From Feb. 1, 2001 to May 9, 2004, Willer recorded nationally reported terror alerts from The Washington Post. He used the Gallup Polls to follow general presidential approval ratings and ratings of the President’s handling of the economy.

Willer then ran several time-series data and regression analyses and found a clear pattern of government-issued terror threats leading to an increase in approval ratings for President Bush.

By measuring the impact of the events of Sept. 11, 2001, Willer found that the President’s approval ratings went from 51 percent on September 10 to 86 percent on Sept. 15.

Willer said that this phenomenon can be explained by the social identity theory — the idea that support for current political leaders increases when there is a national fear of outside attacks. On average he found a 2.75 percentage point increase in general presidential approval the week after a terror alert. “The implications are that government-issued terror threats have a bigger effect than previously thought,” Willer said.

Willer followed approval ratings of the President’s handling of the economy, an aspect of the President that is unrelated to terrorism.

He tested for a halo effect — the concept of assuming that someone would be highly regarded in one trait because the individual is highly rated in another trait.
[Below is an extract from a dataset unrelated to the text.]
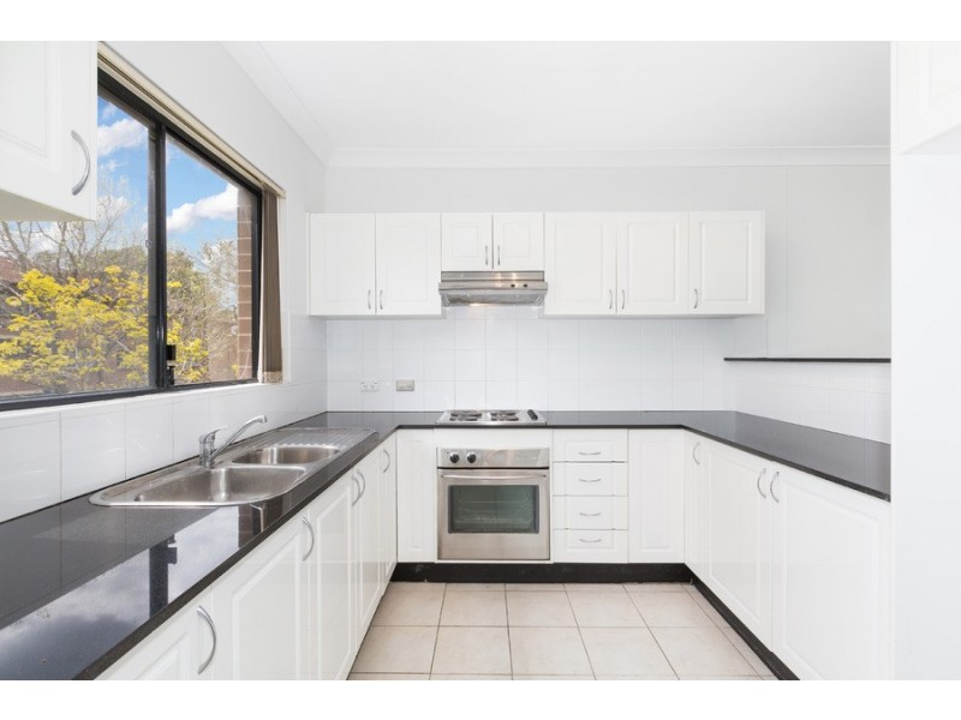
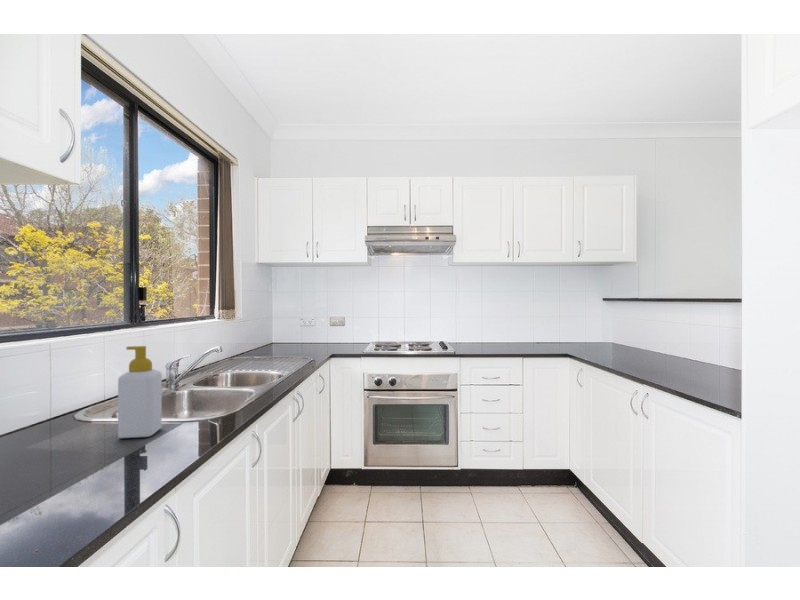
+ soap bottle [117,345,163,439]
Willer wanted to see if a terror alert would effect ratings on the President’s handling of the economy due to the halo effect. Approval ratings for Bush’s handling of the economy increased after Sept. 11, from 54 percent on July 11 to 72 percent on Oct. 5, 2001.

“This is an example of the ‘rally around the flag’ effect; when there is some kind of threat, people tend to support the president,” said Prof. Walter R. Mebane Jr., government.
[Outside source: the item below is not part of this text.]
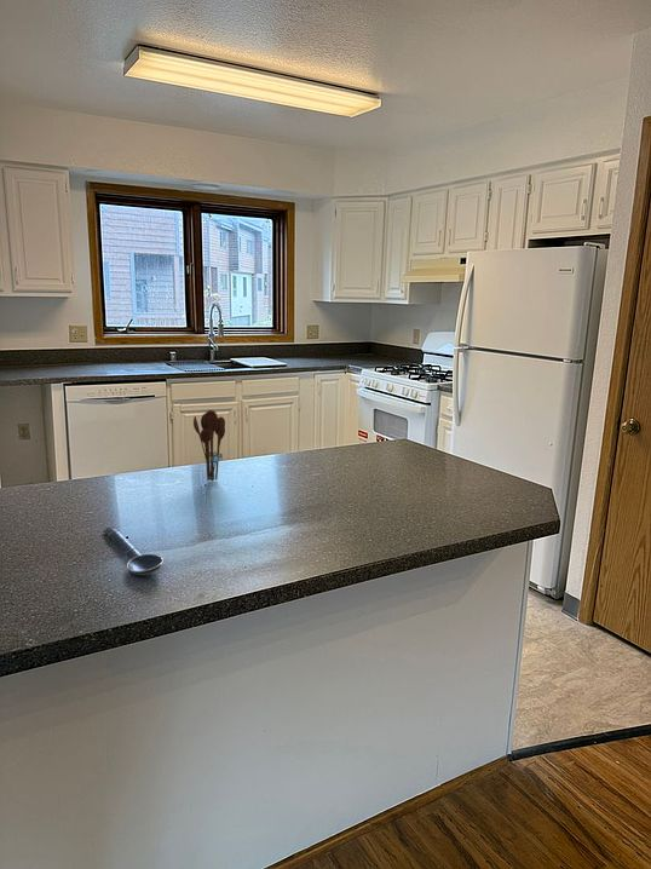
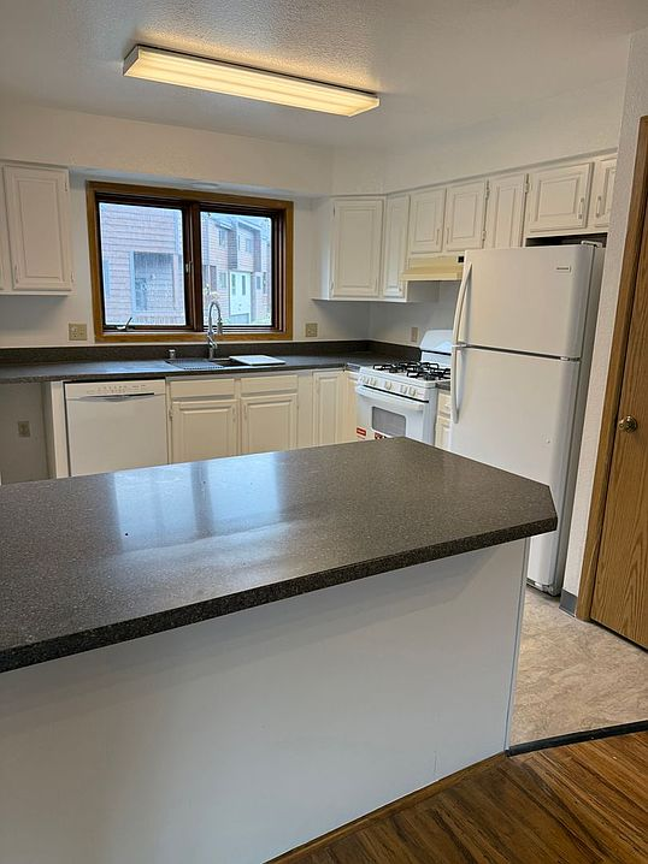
- utensil holder [192,409,226,482]
- spoon [102,525,165,576]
He added that this is one reason why it is hard to defeat the incumbent during a presidential election when the country is at war.

“I found it very compelling and think that it would be interesting to look at what else is going on in the world when a terror alert is issued and if leaders raise the terror alert when they are in need of more approval,” said Prof. Mabel M. Berezin, sociology.

Willer plans on following up the study with experimental research.